Work required: Extract each line of the material below that contains the string "Самаре", matching case exactly.

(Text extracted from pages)
# # #

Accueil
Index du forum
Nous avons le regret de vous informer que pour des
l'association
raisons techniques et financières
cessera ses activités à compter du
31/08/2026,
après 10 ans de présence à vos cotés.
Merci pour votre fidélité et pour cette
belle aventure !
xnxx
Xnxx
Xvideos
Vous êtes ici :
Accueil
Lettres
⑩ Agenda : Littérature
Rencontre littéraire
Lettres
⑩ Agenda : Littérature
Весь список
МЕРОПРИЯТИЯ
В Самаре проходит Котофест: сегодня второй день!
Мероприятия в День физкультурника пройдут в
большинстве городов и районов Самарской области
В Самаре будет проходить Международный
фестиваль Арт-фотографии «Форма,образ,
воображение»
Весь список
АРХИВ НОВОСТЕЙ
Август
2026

# # #

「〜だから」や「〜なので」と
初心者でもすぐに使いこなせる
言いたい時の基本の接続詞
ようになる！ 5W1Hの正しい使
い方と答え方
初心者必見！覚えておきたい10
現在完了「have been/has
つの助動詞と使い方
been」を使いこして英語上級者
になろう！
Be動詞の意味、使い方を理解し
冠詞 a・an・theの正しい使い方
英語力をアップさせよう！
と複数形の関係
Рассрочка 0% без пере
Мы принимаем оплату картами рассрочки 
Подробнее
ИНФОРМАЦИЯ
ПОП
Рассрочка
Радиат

# # #

Answer to this task:
В Самаре проходит Котофест: сегодня второй день!
В Самаре будет проходить Международный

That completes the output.